This is an excellent question because I don't think we considered language as the doorway to support for education. We see it as something that's maybe more tied to culture, but language seems to be a critical piece of all of this.
Six years ago, in 2016-17, I was sitting on a departmental audit committee for Indian and Northern Affairs. We got a copy of the department's annual results report. In there was a sentence that I was just astounded by. It said that, in spite of 30 years of sustained funding to indigenous communities across the country, we have not been able to improve the community well-being index of the Government of Canada vis-à-vis the difference between indigenous people and non-indigenous people.

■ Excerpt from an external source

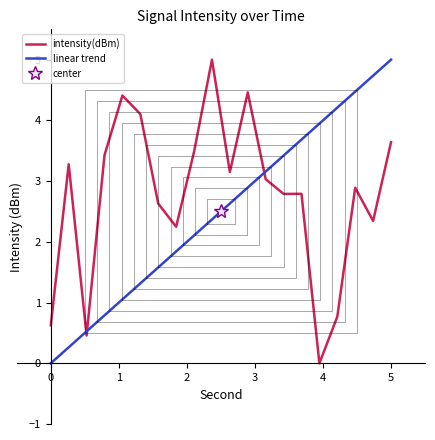

The value of linear trend at 5 is 8.0. True or false?

False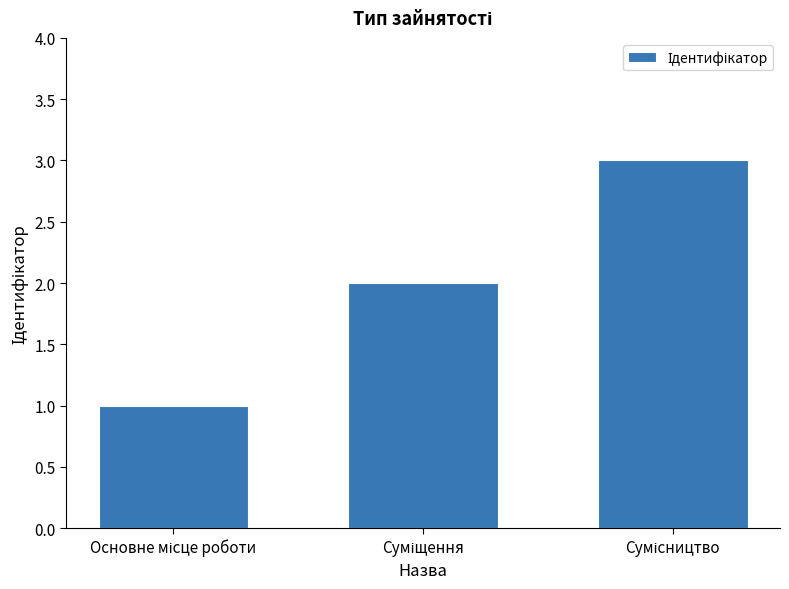

What is the sum of all values?

6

The community well-being index gap between indigenous people and non-indigenous people had not closed one bit after 30 years of funding from Indian and Northern Affairs. That's billions of dollars of investment. I thought it was a very honest admission that, in spite of all of our efforts, a lot of things have not improved—health, education, etc.
I would suggest we do something different. I think using language as a portal to educational improvement might be that difference. It might be something interesting that this committee can entertain in its report. It may be that you have to be very bold and leave some space for something that you haven't thought of before, or that's been thought of but hasn't been tried before.
If the report results in simply identifying weaknesses but doesn't propose anything that's new or different that's never been tried before, I think we'll have lost a tremendous opportunity.